O ano de 2021 deve ser de definições para a geração distribuída no
Brasil, com expectativa da revisão das regras aplicadas à modalidade por parte
da Agência Nacional de Energia Elétrica (Aneel). O termo é usado para designar
a energia produzida pelo próprio consumidor, geralmente a partir de fontes
renováveis, como a energia solar.
Mudanças
eram esperadas para dezembro de 2019, baseadas no entendimento de que já seria
viável promover a retirada de subsídios concedidos ao segmento desde 2012. No
entanto, a ideia passou a enfrentar resistência no campo político, inclusive
por parte do presidente Jair Bolsonaro, que apelidou o fim do subsídio de
"taxação do sol".
Ainda
em 2020, Bolsonaro se posicionou contrariamente à cobrança de impostos ou
encargos e chegou a interferir na Aneel para conter um regramento do tipo - que
é previsto desde 2015, após avaliações técnicas sobre o crescimento da geração
distribuída no país.
O
que se esperava da agência reguladora para 2019 era a inserção de custos que
atualmente não são cobrados dos consumidores que investiram em painéis
fotovoltaicos - a energia solar representa cerca de 98% da geração distribuída
no país, com mais de 500 mil unidades instaladas.
O que está por trás do subsídio à energia solar
Hoje
a geração distribuída tem direito a um mecanismo de compensação. Nele, qualquer
excedente de energia é mandado para a rede de distribuição, para uso geral.

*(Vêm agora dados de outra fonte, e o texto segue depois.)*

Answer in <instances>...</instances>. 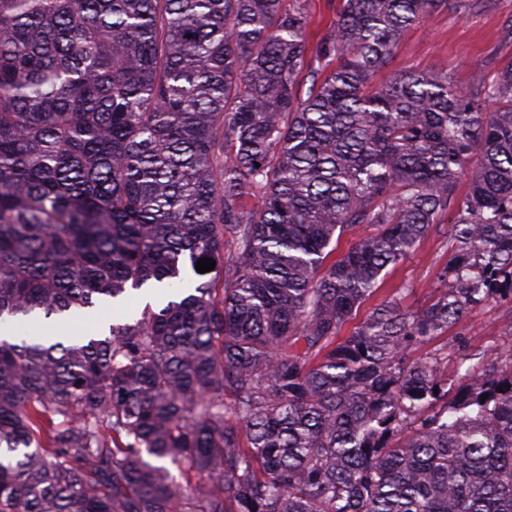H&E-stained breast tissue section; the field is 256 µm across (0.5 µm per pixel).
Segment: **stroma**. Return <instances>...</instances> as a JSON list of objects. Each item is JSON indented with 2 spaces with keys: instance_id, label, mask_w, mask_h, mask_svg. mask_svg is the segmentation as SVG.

Essa oferta resulta em créditos para o consumo nos momentos em que aquela
unidade não pode gerar sua própria energia - em dias chuvosos ou à noite, por
exemplo. Para compensar a energia mandada para a rede, esse consumidor não paga
pela energia que recebe, mas a conta não é de soma zero.
Outros
itens que compõem a conta de luz tampouco são cobrados nesse formato, apesar de
serem utilizados. A isenção abarca custos com o transporte da energia, toda a
estrutura de distribuição, taxas e afins. Esses custos são cobertos pela Conta
de Desenvolvimento Energético (CDE), um fundo setorial que custeia as políticas
públicas do setor elétrico brasileiro e é composto por recursos arrecadados
pelos agentes que comercializam energia elétrica com o consumidor final.
Essa
diferenciação tarifária foi alvo de questionamento por parte do Tribunal de
Contas da União (TCU), que, em dezembro, cobrou da Aneel a definição de um
plano de ação para a sua retirada com base no entendimento de que ela
representa subsídio cruzado.
Conforme
dados da própria agência, só no ano de 2019 os custos que deixaram de ser pagos
pelos produtores de energia solar - e foram cobrados dos demais consumidores -
chegaram a R$ 315 milhões. Se as regras não mudarem, o subsídio cruzado somará
R$ 55 bilhões entre 2020 e 2035, pelos cálculos da Aneel.
Ainda
na expectativa por um posicionamento da reguladora, o tema deve ter como palco
também o Congresso. O projeto de lei 5.829/2019, que cria um marco regulatório
para mini e microgeração distribuída, tramita em regime de urgência no plenário
da Câmara.
Marco regulatório da geração distribuída
A
proposta do deputado Silas Câmara (Republicanos-AM) recebeu substitutivo geral
relatado pelo deputado federal Layaette Andrada (Republicanos-MG), que
classificou a criação do regramento como urgente para garantir segurança
jurídica, clareza e previsibilidade ao setor. A promessa é ainda de promover a
democratização do uso da energia solar no país e corrigir a não remuneração das
distribuidoras e concessionárias pelo "uso do fio".
O
texto estabelece a progressão da cobrança tarifária começando em 10% e atingindo
100% da taxa de distribuição em dez anos para a geração local - aquela em que a
energia é produzida onde é consumida, como no caso das residências - e geração
remota compartilhada residencial.
A
geração remota compartilhada comercial iniciaria pagando 50% da taxa e
avançaria para a cobrança integral no mesmo prazo. Para geração remota de alto
consumo não haveria qualquer período de transição, com fim imediato da isenção
e pagamento integral pelo uso da rede de energia.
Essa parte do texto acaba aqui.